*TASK TO COMPLETE:*
Filter the records below, keeping only lines with the string "allowed".

(Saved entries)
────────
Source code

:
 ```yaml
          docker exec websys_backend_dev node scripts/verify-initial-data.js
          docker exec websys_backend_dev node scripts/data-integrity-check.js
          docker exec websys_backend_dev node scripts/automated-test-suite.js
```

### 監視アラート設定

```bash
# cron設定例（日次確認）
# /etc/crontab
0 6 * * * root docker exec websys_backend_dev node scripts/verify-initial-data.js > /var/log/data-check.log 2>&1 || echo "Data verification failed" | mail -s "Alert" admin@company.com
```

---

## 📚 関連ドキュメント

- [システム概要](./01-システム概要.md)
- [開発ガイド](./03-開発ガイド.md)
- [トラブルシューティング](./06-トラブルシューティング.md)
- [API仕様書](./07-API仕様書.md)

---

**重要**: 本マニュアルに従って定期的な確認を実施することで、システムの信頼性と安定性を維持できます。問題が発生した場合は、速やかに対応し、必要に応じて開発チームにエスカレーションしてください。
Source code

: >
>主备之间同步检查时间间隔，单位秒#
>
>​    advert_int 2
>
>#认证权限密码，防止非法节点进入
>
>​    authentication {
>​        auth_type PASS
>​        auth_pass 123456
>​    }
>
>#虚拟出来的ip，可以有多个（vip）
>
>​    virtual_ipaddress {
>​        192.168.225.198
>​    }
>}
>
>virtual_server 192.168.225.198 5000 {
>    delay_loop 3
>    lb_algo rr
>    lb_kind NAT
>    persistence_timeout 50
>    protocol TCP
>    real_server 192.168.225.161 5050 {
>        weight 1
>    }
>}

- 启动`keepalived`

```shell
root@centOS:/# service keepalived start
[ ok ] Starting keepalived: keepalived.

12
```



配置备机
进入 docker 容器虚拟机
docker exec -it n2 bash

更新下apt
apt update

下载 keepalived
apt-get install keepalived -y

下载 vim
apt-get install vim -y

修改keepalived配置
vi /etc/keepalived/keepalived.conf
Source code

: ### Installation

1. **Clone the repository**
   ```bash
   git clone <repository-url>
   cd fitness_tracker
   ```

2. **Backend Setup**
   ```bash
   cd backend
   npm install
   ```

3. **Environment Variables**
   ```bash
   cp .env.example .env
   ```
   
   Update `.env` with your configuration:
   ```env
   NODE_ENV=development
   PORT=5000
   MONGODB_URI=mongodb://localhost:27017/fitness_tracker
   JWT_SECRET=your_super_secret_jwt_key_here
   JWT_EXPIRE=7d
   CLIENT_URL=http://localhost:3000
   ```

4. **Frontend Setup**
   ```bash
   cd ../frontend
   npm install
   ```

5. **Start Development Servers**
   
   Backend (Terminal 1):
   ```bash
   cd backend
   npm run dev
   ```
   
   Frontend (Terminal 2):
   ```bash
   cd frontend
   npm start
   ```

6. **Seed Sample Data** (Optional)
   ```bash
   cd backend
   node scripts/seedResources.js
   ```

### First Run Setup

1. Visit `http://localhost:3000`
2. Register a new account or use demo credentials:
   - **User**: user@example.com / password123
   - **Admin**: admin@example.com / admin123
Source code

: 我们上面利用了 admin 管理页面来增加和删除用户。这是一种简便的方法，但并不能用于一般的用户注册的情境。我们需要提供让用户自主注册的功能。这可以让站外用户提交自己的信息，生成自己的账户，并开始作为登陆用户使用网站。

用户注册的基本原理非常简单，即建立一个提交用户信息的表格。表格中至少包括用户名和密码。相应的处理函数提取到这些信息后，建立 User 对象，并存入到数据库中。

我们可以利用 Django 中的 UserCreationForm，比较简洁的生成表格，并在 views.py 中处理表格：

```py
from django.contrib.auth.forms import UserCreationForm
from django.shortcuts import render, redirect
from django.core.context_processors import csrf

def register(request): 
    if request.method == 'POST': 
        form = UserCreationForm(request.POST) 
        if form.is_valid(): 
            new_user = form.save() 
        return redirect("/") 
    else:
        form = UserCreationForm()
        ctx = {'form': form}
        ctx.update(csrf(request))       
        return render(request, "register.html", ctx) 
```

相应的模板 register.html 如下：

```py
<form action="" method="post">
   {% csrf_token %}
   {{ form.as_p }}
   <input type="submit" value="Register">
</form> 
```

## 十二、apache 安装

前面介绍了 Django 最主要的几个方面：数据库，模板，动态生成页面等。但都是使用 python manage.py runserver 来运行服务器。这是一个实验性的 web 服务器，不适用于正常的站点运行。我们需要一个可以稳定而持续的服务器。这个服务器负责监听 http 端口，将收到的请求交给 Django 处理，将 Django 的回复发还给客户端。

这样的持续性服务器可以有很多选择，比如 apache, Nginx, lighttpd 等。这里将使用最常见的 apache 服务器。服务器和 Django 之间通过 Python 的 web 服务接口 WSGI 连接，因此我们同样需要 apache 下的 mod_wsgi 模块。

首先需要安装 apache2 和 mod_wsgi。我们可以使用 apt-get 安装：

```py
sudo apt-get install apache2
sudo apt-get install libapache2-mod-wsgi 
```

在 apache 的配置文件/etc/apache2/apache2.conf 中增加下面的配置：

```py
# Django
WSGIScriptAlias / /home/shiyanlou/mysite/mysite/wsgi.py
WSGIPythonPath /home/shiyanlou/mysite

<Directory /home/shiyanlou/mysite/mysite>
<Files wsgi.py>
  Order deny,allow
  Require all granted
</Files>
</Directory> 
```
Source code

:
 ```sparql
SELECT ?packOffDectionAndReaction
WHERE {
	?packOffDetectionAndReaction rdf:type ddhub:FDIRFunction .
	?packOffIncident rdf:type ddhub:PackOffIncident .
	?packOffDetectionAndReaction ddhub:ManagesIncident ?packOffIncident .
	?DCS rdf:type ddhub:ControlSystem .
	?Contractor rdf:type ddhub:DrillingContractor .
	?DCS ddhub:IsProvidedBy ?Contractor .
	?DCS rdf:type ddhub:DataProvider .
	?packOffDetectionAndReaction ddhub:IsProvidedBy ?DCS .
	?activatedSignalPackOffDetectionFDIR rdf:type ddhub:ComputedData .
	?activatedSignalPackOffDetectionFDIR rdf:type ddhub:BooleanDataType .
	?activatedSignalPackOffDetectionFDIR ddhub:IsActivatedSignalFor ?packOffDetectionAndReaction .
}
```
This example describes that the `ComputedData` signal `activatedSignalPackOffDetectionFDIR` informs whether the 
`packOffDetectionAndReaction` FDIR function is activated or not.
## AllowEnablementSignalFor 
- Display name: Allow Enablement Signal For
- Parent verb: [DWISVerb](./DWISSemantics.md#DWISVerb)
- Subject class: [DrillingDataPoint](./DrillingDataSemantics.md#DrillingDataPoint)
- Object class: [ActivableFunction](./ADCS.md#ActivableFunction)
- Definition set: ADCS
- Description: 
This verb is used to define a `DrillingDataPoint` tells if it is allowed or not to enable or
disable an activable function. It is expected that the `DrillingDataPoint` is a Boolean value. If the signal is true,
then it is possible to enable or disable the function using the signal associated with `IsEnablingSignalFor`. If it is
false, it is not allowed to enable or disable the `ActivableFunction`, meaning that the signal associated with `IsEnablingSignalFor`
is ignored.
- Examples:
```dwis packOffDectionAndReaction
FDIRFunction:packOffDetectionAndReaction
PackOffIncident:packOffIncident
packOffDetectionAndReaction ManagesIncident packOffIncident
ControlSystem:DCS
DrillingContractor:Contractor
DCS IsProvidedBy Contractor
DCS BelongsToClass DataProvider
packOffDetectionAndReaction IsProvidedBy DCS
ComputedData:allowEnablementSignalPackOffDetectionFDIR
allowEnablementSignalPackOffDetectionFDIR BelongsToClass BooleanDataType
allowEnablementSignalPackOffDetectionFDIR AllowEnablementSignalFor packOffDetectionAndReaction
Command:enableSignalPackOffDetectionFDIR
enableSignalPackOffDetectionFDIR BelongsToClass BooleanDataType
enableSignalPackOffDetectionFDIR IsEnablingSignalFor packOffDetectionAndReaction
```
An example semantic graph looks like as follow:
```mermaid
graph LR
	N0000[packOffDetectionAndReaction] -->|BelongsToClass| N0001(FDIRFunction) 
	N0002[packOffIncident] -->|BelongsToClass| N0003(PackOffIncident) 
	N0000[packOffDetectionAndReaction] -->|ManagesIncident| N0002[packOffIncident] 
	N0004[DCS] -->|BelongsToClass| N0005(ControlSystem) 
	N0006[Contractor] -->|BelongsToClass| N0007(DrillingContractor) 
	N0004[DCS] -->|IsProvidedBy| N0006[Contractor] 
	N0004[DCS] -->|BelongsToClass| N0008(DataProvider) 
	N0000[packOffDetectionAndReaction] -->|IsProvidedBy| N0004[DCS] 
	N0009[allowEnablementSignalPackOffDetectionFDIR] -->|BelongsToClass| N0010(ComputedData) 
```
────────
*SOLUTION BELOW:*
This verb is used to define a `DrillingDataPoint` tells if it is allowed or not to enable or
false, it is not allowed to enable or disable the `ActivableFunction`, meaning that the signal associated with `IsEnablingSignalFor`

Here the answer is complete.